Hi All,
I am a bit confused with Exclusive access and Locked access
Would you give me example what scenario master will use exclusive access and Locked access?
Thanks a lot!
"Atomic" accesses such as exclusive and locked accesses are used whenever a transaction source needs to know that it can complete a series of transfers to a target without any other transaction source being able to access that target address range.
So examples of this could be any reconfiguration exercise where you don't want another transaction source being able to use this target while it is only partially configured (or reconfigured), so maybe where you are setting up a lookup table and don't want it used before you have finished setting it up. Or where you are passing semaphores between processes, so need to know that the semaphore value you read, modify and then write, hasn't been written to between the read and write accesses.
Locked accesses are simpler to implement, they just stop any other transaction source being able to access this target while it is locked, but this has a latency impact if this "locked" target is a large device that other sources could be wanting access to areas not being updated by the "locked" sequence.
So exclusive accesses improve access latency for other sources by allowing all accesses to this target, but monitoring just the address range being exclusive accessed so that the exclusive sequence can be marked as successful if no other source wrote to any of the monitored address range locations during the exclusive sequence, or failed (and needing repeating) if any of the monitored locations were updated. But at a cost of complexity as you need to have monitoring logic to keep track of accesses to the "exclusive" address range to know if the exclusive sequence was successful or not.
Hi Collin,
Thanks for reply. I still have some problems
Q1:Why a master need to do exclusive read before exclusive write?
Q2: If there are 2 masters(M0,M1), 2 slaves (S0,S1), 1 interconnect. if M0 write a data to s0 (address A), when M0 recived bresp. this bresp is sent by interconnect instead of S0. therefore, it does not mean that data is written to s0 when M0 receiving bresp .if M0 wants the data is exactly written to s0(address A), and then (M1 or M0 ) can write/read that s0 (address A). How does M0 do that using Atomic access?

(Records from a data source)

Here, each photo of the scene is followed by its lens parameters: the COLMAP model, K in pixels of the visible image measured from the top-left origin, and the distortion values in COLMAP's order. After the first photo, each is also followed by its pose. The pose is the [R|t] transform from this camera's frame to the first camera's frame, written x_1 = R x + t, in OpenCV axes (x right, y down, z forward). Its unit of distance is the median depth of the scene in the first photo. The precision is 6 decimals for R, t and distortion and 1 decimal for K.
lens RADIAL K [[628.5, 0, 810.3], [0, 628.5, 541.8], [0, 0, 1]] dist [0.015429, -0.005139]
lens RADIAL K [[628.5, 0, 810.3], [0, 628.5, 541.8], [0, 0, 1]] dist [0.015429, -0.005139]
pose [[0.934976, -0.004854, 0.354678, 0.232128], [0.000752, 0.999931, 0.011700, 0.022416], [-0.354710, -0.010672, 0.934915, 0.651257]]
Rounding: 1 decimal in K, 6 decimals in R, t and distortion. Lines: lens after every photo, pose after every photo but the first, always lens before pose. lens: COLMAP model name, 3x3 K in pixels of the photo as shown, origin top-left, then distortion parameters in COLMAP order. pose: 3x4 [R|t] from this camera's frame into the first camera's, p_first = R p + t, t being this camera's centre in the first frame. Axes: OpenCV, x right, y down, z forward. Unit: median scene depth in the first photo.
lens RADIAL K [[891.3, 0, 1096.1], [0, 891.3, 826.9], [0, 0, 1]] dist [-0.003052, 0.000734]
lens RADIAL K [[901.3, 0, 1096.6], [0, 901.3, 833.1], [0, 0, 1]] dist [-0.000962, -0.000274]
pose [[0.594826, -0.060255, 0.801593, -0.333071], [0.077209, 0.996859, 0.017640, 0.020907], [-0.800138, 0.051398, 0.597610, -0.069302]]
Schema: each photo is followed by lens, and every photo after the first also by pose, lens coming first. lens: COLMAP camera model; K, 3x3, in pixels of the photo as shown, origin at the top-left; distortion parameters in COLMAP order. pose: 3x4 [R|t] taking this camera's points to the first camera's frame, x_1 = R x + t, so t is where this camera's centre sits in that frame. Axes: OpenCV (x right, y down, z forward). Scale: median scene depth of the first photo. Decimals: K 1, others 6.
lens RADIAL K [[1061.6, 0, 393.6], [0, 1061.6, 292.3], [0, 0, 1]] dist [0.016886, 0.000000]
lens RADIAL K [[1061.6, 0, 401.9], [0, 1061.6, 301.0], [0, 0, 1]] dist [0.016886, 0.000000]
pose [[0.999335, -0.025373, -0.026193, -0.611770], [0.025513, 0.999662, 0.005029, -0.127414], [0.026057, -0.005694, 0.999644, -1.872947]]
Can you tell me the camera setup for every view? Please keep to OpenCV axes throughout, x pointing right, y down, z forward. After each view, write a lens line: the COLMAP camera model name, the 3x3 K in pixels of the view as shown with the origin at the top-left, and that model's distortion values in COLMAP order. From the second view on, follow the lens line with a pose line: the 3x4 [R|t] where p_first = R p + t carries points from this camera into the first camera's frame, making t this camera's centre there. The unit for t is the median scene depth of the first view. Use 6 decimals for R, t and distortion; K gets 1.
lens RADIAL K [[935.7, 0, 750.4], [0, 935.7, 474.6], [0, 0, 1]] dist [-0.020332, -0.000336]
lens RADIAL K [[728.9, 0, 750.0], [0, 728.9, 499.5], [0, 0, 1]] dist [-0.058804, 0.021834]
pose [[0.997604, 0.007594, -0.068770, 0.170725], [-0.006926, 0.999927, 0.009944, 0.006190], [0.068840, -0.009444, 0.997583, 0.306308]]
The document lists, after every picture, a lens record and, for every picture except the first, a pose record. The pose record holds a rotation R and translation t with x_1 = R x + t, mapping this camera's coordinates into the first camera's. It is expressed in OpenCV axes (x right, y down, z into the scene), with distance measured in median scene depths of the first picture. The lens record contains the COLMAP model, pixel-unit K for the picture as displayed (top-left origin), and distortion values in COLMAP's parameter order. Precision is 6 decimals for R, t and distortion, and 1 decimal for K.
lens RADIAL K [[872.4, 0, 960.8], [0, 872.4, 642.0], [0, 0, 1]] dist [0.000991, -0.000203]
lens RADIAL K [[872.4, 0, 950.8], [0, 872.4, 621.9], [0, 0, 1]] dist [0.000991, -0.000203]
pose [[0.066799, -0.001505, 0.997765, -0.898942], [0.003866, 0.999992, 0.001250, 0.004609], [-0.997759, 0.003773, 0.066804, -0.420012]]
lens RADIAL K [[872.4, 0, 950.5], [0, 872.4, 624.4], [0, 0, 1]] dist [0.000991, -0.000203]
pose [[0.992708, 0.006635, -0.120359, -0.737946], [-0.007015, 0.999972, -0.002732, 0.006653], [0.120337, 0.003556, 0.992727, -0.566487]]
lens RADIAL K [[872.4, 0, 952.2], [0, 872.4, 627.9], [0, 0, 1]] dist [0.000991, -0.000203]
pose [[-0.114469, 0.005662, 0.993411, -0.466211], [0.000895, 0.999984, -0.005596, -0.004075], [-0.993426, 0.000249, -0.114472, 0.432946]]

PROBLEM 1: Decide whether each statement agrees with the thread on exclusive and locked access, answering yes or no and quoting the words of the thread that settle it. (a) Locked accesses are simpler to implement than exclusive accesses. (b) During an exclusive sequence, other sources are blocked from accessing the target. (c) An exclusive sequence that fails must be repeated.
PROBLEM 2: Retype the stretch of the thread on exclusive and locked access from "So examples of" through "and write accesses.".
The listing is separate material, unrelated to the thread on exclusive and locked access.

RESULT 1:
(a) Yes: "Locked accesses are simpler to implement"
(b) No: "exclusive accesses improve access latency for other sources by allowing all accesses to this target"
(c) Yes: "or failed (and needing repeating) if any of the monitored locations were updated"

RESULT 2:
So examples of this could be any reconfiguration exercise where you don't want another transaction source being able to use this target while it is only partially configured (or reconfigured), so maybe where you are setting up a lookup table and don't want it used before you have finished setting it up. Or where you are passing semaphores between processes, so need to know that the semaphore value you read, modify and then write, hasn't been written to between the read and write accesses.